The Meemoo: a sordid past, a promising future

Wednesday, May 24, 2006

Experiments on meemoos gone awry...a rye...why not a pumpernickel?!?


Earlier this week, research into the innerworkings of the meemoo reached a fevered pitch, and then, almost as quickly, subsided into utter chaos. The meemoo in question, Subject 23-A, was subjected to a rigorous set of tests, the least of which included forcing him to jump through a ring of fire. All was going well, according to lead researcher Freud Von Gushimie, until the meemoo was forced to slip on a banana peel over and over again in front of a studio audience in order to "affect hilarity." "All was proceeding as planned, until the third or fourth trip, when the meemoo seemed to lose control and broke free from his contraints", Gushimie explains. "He went on a rampage, pulling members of the studio audience into the walls, and even some of the lighting equipment", an onlooker reported. "I have never seen anger like that, or pure carnage, and I never wish to again", Gushimie added. Who knew that perhaps the meemoo's worst enemy is antiquated situational comedy relying on nonsensical, repetitive motions? Check please.

Monday, May 08, 2006

Meemoos adopt dated colloquial greeting!!!

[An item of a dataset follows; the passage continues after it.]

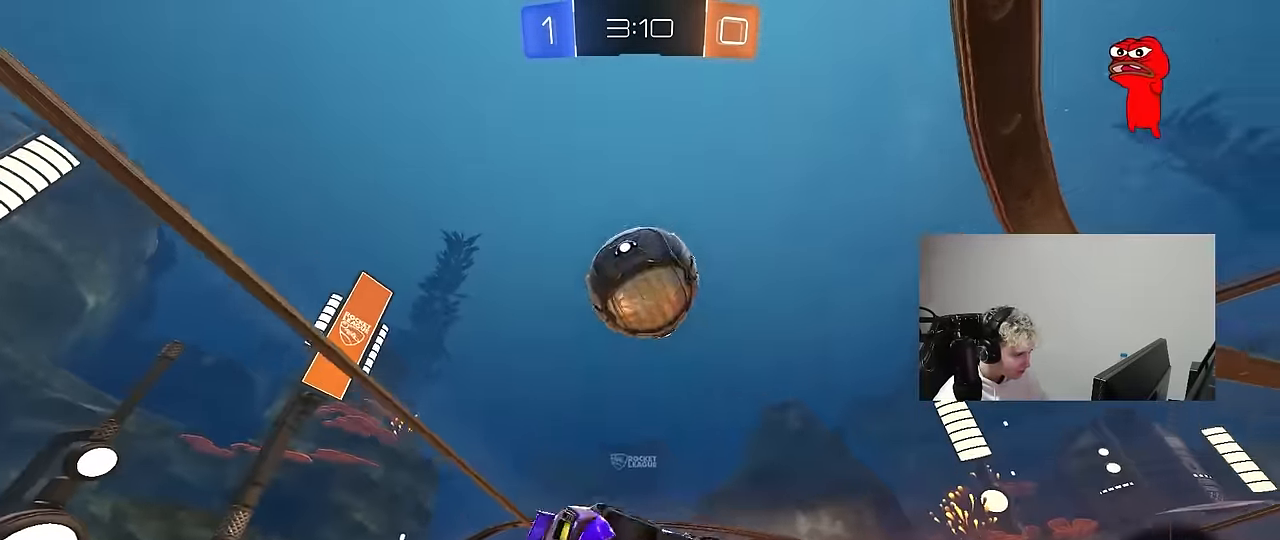
{"keys": ["w"], "mouse": [], "mouse_move": "still", "events": [[16, "a", "down"], [16, "d", "up"], [16, "shift", "up"], [66, "s", "up"], [116, "a", "up"], [150, "d", "down"], [200, "mouse_left", "up"], [250, "d", "up"], [300, "w", "down"], [383, "w", "up"], [433, "w", "down"]]}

The field of meemology was stunned once again today when a field scientist caught this intriguing photo of meemoos who appeared to be "high fiveing". The veteran photographer, Jasper von Humperdink, stated " I had never seen anything like it, meemoos, real wide-eyed bushy-tailed meemoos, swapping high-fives like it was going out of style." Well, for us humans, "high-fiving" may very well have gone out of style several years ago. However, it appears the meemoo is just catching on. Dated or not, meemoos have discovered a whole new way to say hello to close friends and family, and maybe, just maybe, a whole new way of life.

Monday, May 01, 2006

Meemoo loses tooth...field of Meemology turned on head!


Meemoos have never been terribly particular about what, or who, they pull into the walls. But today, they may have to rethink that old axiom "meemoos don't live in glass walls so it doesn't matter if they throw stones, or pull stones in and eat them in there." Rudolph Van-Trump, a noteable innovator of the field, has said for years that the axiom is entirely too long. Although his idea has only been scoffed at, often the punchline of many a Meemologist's joke, his peers are taking a new look at his research. "He may really have something here", says veteran researcher Fran Skupperning.
At approximately 5:37 this morning, a woodland meemoo, pictured above, attemped to pull a muffin into a wall and consume it. He got much more than we bargained for, including a locked jaw, a missing tooth, and a dentist's bill in excess of 325 dollars. The muffin was reputed to be over 5 years old, and as hard as a cement block. The dentist would not take my phone calls, but a close friend informs me that the dentist is in fact quite concerned about payment. When questioned about money, the meemoo wrote an IOU for the aforementioned amount on the back of a cereal box and fled back into the walls from whence it had come. Meemoos have no pertinent concept of currency, seeing as they steal everything that they can manage to pull into a wall. If a meemoo was given money, or came upon it, they would most likely chew and swallow it. This is in fact led to the Great Paper Money Caper of 1923.
It is said that "a meemoo is judged by the sheer amount of things he/she pulls into a wall and eats in that wall, not on the strength of their character." With the number of stale cupcakes on the rise, they may need to rethink that old axiom as well.